Information supplied =
#####

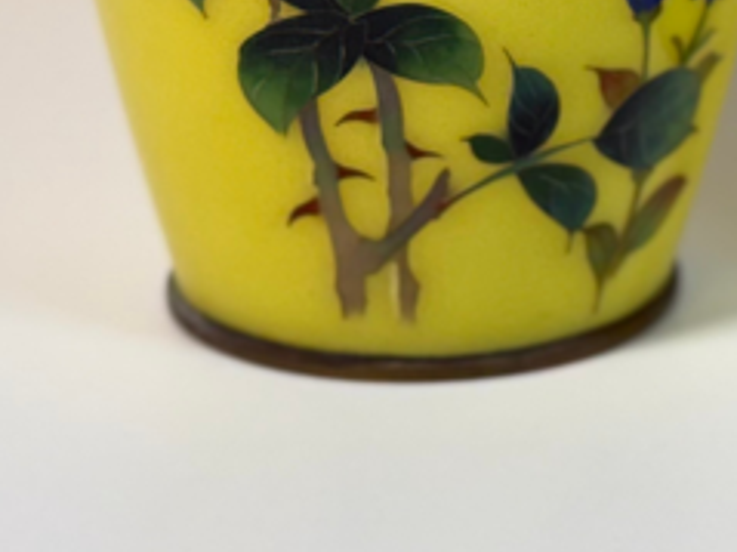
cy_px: -409
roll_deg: +0.1
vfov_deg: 7.9
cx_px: 873
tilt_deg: -10.3
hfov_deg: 10.7
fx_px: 3852
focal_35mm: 181
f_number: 1.78
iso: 50
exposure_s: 1/177
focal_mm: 6.76
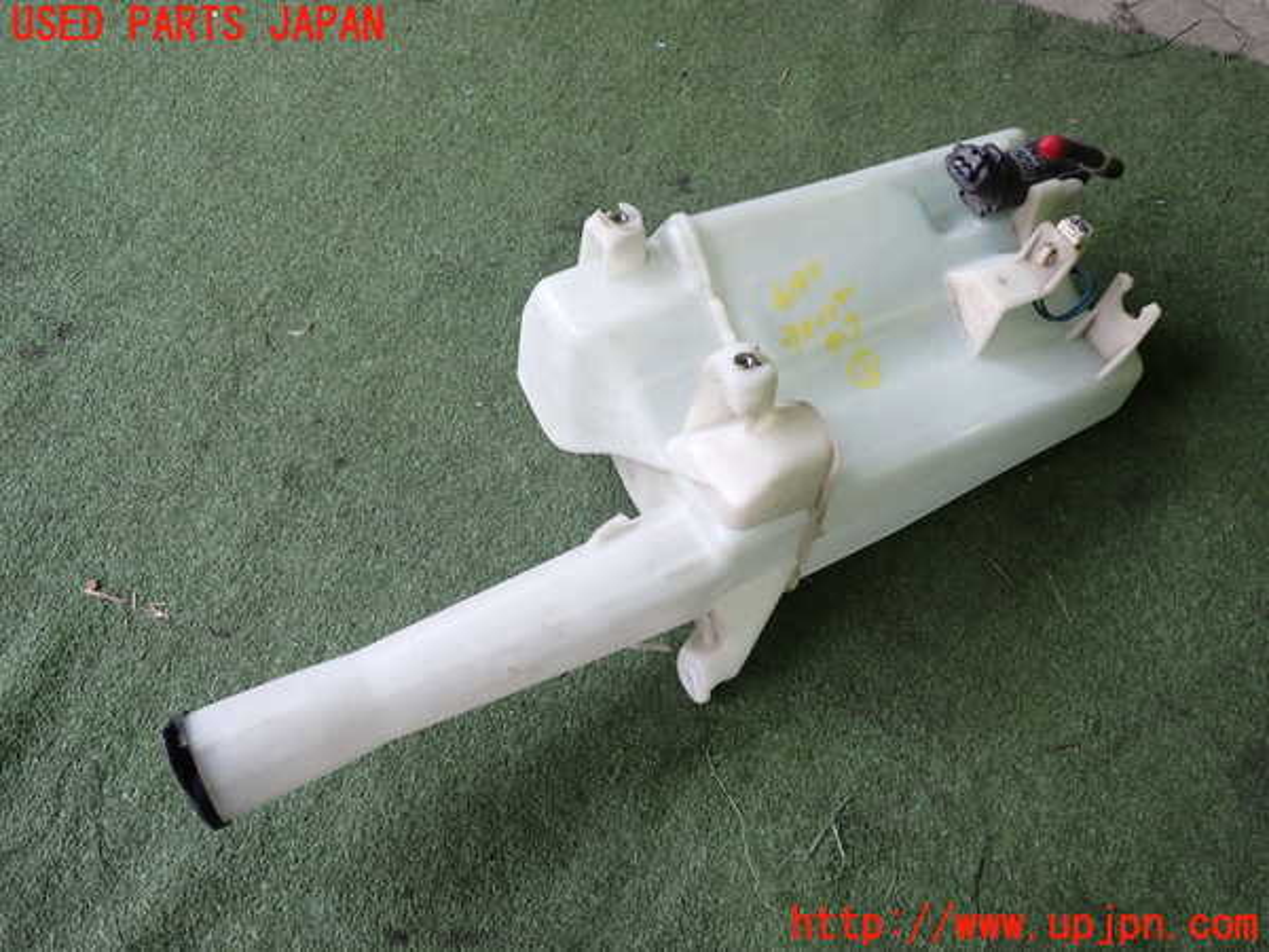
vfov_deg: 46.8
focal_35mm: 30
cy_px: 476
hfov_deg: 60.0
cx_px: 634
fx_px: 1100
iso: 200
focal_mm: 5.4
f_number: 2.3
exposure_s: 1/80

#####

Job = Only what runs from the line containing "tilt_deg: -10.3" through the end of the entries above should be extracted, exactly and without pictures.

Worked solution =
tilt_deg: -10.3
hfov_deg: 10.7
fx_px: 3852
focal_35mm: 181
f_number: 1.78
iso: 50
exposure_s: 1/177
focal_mm: 6.76
vfov_deg: 46.8
focal_35mm: 30
cy_px: 476
hfov_deg: 60.0
cx_px: 634
fx_px: 1100
iso: 200
focal_mm: 5.4
f_number: 2.3
exposure_s: 1/80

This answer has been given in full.